Die weitgehend entvölkerte Stadt wird systematisch dem Erdboden gleichgemacht. Als Warschau am 17. Januar 1945 befreit wird, gleicht es einem Trümmerhaufen.

Der Epilog beinhaltet noch eine weitere Tragik. General Leopold Okulicki, Komorowskis Nachfolger als Chef der Landesarmee, gerät in sowjetische Haft, in der er 1946 verstirbt. In seinen – erst jüngst aufgefundenen – Haftnotizen begründet er, dass man die Rote Armee in einem aus eigener Kraft befreiten Warschau als Hausherr habe begrüßen wollen, um damit Verhandlungen zwischen der Exilregierung und Moskau auf gleicher Augenhöhe zu ermöglichen – und nebenbei die polnische Linke auszumanövrieren.                       
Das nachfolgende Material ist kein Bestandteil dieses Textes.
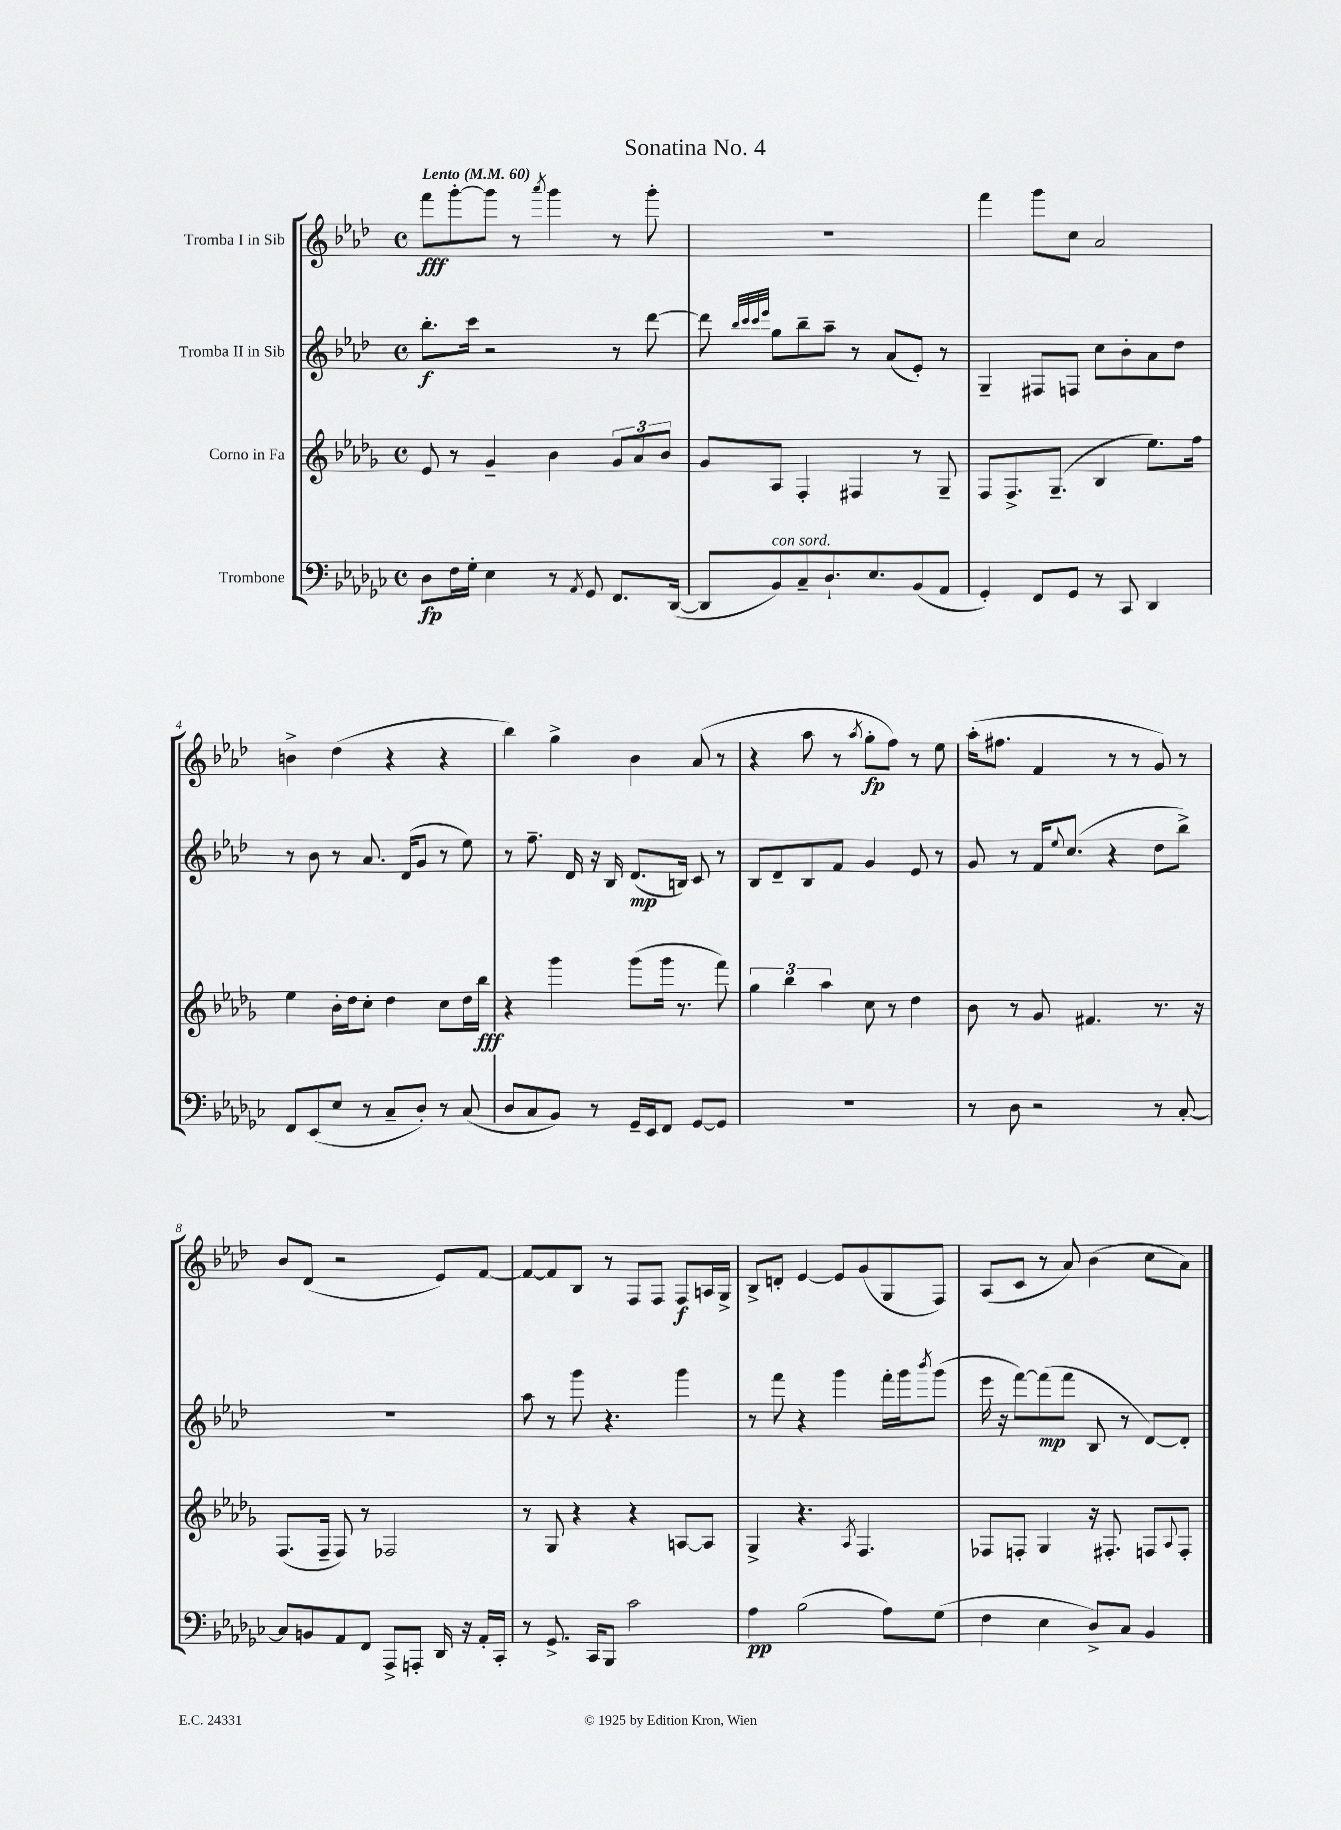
\header { title = "Sonatina No. 4" }
<<
\new StaffGroup <<
\new Staff = "s0" \with { instrumentName = "Tromba I in Sib" } {
    \clef treble \key aes \major \defaultTimeSignature \time 4/4 \tempo "Lento" 4 = 60
    f'''8\fff g'''8~-. g'''8 r8 \acciaccatura { aes'''8 } g'''4 r8 g'''8-. |
    R1 |
    f'''4 g'''8 c''8 aes'2 |
    b'4-> des''4( r4 r4 |
    bes''4) g''4-> bes'4 aes'8( r8 |
    r4 aes''8 r8 \acciaccatura { aes''8 } g''8-.\fp f''8) r8 ees''8 |
    aes''16-.( fis''8. f'4 r8 r8 g'8) r8 |
    bes'8 des'8( r2 ees'8) f'8~ |
    f'8~ f'8 bes8 r8 f8 f8 f8\f a16 g16-> |
    bes8-> d'8-. ees'4~ ees'8 g'8( g8 f8) |
    aes8( c'8 r8 aes'8) bes'4( c''8 aes'8) \bar "|." |
}
\new Staff = "s1" \with { instrumentName = "Tromba II in Sib" } {
    \clef treble \key aes \major \defaultTimeSignature \time 4/4
    bes''8.-.\f c'''16 r2 r8 des'''8~ |
    des'''8 \grace { bes''32 c'''32 c'''32 ees'''32 } g''8 bes''8-- aes''8-- r8 aes'8( ees'8-.) r8 |
    g4-- fis8 f8 c''8 bes'8-. aes'8 des''8 |
    r8 bes'8 r8 aes'8. des'16( g'8 r8 ees''8) |
    r8 f''8.-- des'16 r16 bes16 des'8.\mp( b16) c'8 r8 |
    bes8 des'8-- bes8 f'8 g'4 ees'8 r8 |
    g'8 r8 f'16 \appoggiatura { ees''8 } c''8.( r4 des''8 bes''8->) |
    R1 |
    aes''8 r8 g'''8 r4. g'''4 |
    r8 f'''8 r4 g'''4 f'''16-. g'''16 \acciaccatura { bes'''8 } g'''8( |
    ees'''16 r16 f'''8~) f'''8\mp( f'''8 bes8 r8 des'8~) des'8-. \bar "|." |
}
\new Staff = "s2" \with { instrumentName = "Corno in Fa" } {
    \clef treble \key des \major \defaultTimeSignature \time 4/4
    ees'8 r8 ges'4-- bes'4 \tuplet 3/2 { ges'8 aes'8 bes'8 } |
    ges'8 aes8 f4-. fis4 r8 ges8-- |
    f8 f8.-> ges8.--( bes4 ees''8.) f''16 |
    ees''4 bes'16-. des''16 c''8-. des''4 c''8 des''16 bes''16\fff |
    r4 ges'''4 ges'''8( ges'''16 r8. f'''8) |
    \tuplet 3/2 { ges''4 bes''4 aes''4 } c''8 r8 des''4 |
    bes'8 r8 ges'8 fis'4. r8. r16 |
    f8.( f16-- f8) r8 fes2 |
    r8 ges8 r4 r4 a8~ a8 |
    ges4-> r4. \acciaccatura { aes8 } f4. |
    fes8 f8-. ges4 r16 fis8.-. f8 \appoggiatura { aes8 } f8-. \bar "|." |
}
\new Staff = "s3" \with { instrumentName = "Trombone" } {
    \clef bass \key ges \major \defaultTimeSignature \time 4/4
    des8\fp f16 ges16-. ees4 r8 \acciaccatura { aes,8 } ges,8 f,8. des,16~( |
    des,8 bes,8^\markup { \italic "con sord." }) ces8-- des8.-! ees8. bes,8( aes,8 |
    ges,4-.) f,8 ges,8 r8 ces,8 des,4 |
    f,8 ees,8( ees8 r8 ces8-- des8-.) r8 ces8( |
    des8 ces8 bes,8) r8 ges,16-- ees,16 f,8 ges,8~ ges,8 |
    R1 |
    r8 des8 r2 r8 ces8~-. |
    ces8 b,8 aes,8 f,8 aes,,8-> a,,8-. des,16 r16 aes,16-. ces,16-. |
    r8 ges,8.-> ces,16 bes,,8 ces'2 |
    aes4\pp bes2( aes8) ges8( |
    f4 ees4 des8->) ces8 bes,4 \bar "|." |
}
>>
>>
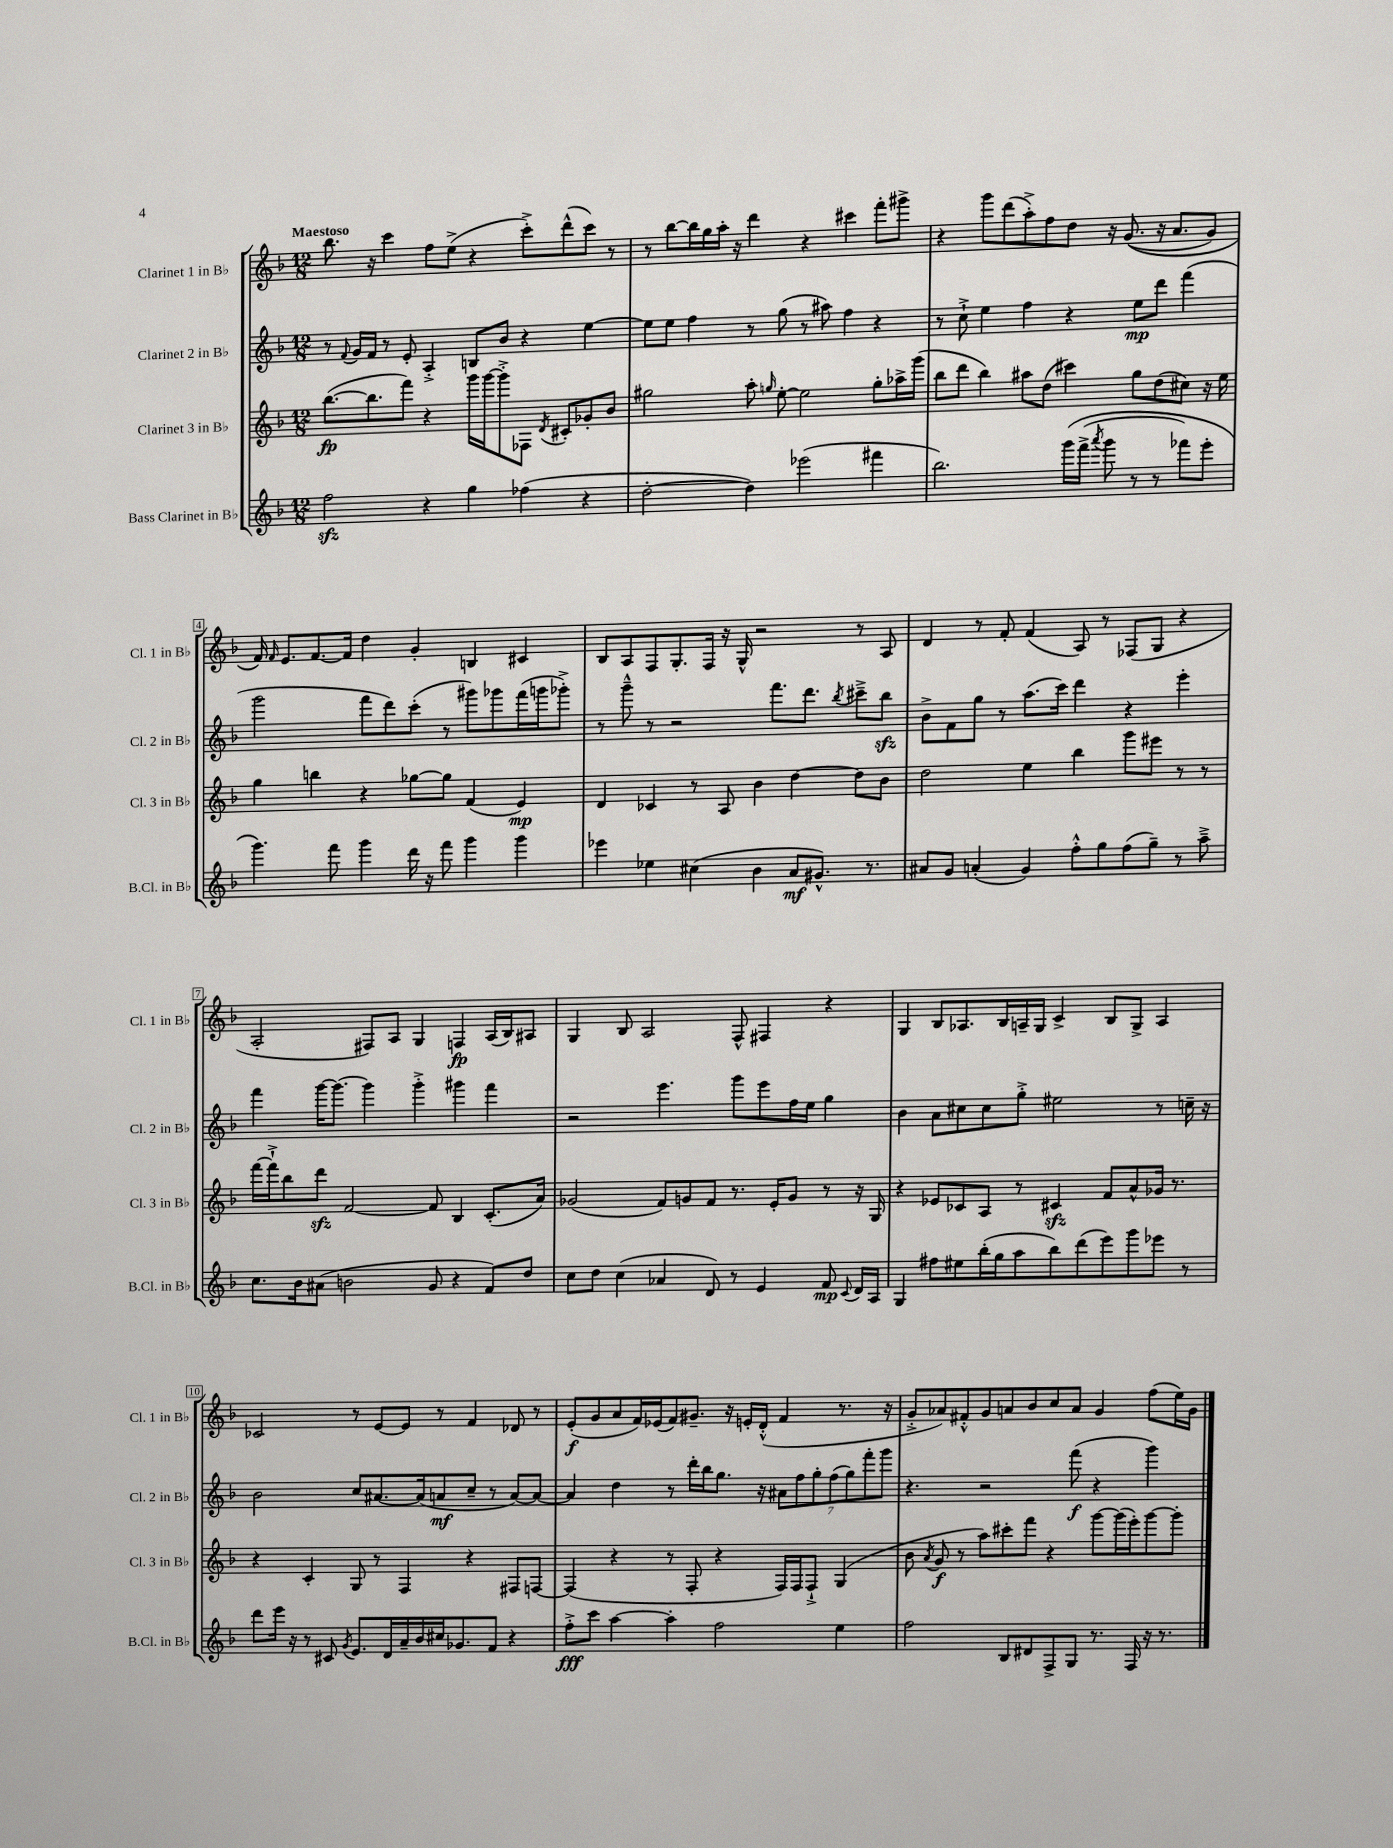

(Der Artikel erschien das erste Mal im ND vom 31.07.04. Wir danken dem Autoren für das Nachdrucksrecht. Zitate in den von der Redaktion eingefügten Kästen aus: Jan Ciechanowski, Zryw przed burzą (Polityka Nr. 31 v. 31.7.2004, S. 60-64; Übersetzung: Wulf Schade, Bochum)

 

“Die Regierung des polnischen Untergrundstaates hatte keinen eigenen Aufstand in Warschau vorgesehen. Kämpfe dort sollten nur im Rahmen eines allgemeinen Aufstandes im gesamten Land stattfinden (dieser Plan trug den Decknamen „Sturm“), der im Moment des Zusammenbruchs des III. Reiches ausbrechen sollte.”

 

“Im „März 1944 schloss General Bór-Komorowski die Hauptstadt aus dem Plan “Sturm“ aus, um Zerstörungen zu vermeiden und der Zivilbevölkerung Leiden zu ersparen. Von diesem Moment an wurden die Waffen, die man durch die britischen Abwürfe erhalten oder im Land illegal produziert hatte, hauptsächlich in die Gebiete östlich der Weichsel verlagert, wo die Hauptaktionen der Aktion „Sturm“ stattfinden sollten.”

 

“Wie später General Bór formulierte, „könne man nur durch Kampf den Willen eines Volkes nach Freiheit und Unabhängigkeit zeigen. Es ging um den Kampf um die Hauptstadt, die die Gesamtheit und die Zukunft repräsentierte: durch die Einnahme Warschaus vor ihrer Einnahme durch die Russen musste sich Rußland zu einem „entweder–oder“ entscheiden: entweder uns anerkennen, oder uns mit Gewalt vor den Augen der Welt vernichten.“”

 

“Die Führer im Land, die Warschau in den Kampf rissen, ließen sich hauptsächlich von Gründen politischer, ideologischer und militärischer Natur leiten. Sie meinten, dass die Beherrschung Warschaus durch die AK [Armia Krajowa-Landesarmee] das Recht der Londoner Regierung in den Augen der westlichen Alliierten sowie der Weltöffentlichkeit auf die Übernahme und Vertretung der Macht in Polen stärkt und der Welt bewusst macht, wer im Nachkriegspolen regieren muss: die rechtmäßige Regierung der Republik und nicht die von Stalin unterstützten Kommunisten.”

 

„Der Warschauer Aufstand war demnach militärisch gegen die Deutschen, aber politisch gegen die Sowjetunion gerichtet.“

 

“Man muss zugeben, dass sie [die Briten – d. Übers.] niemals Unterstützung für einen bewaffneten Aufstand versprochen hatten. Der gerade aus London am 30. Juli angekommene Hauptmann Jan Nowak-Jeziorański, Gesandter der AK, informierte die Landesführung, dass Warschau nicht mit bedeutenden Waffenabwürfen und der Sendung einer Fallschirmspringerbrigade aus England rechnen könne sowie dass „die Wirkung des Aufstandes und sein Einfluß auf die Regierungen und öffentlichen Meinungen der Verbündetetn wie ein ‚Sturm im Wasserglas sein’“ wird”.

 

“General Władysław Anders bezeichnete die Entscheidung der AK-Leitung als „unglücklich“. Die Ausrufung des Aufstandes in der Hauptstadt befand er „nicht nur als Dummheit, sondern als schweres Verbrechen“.”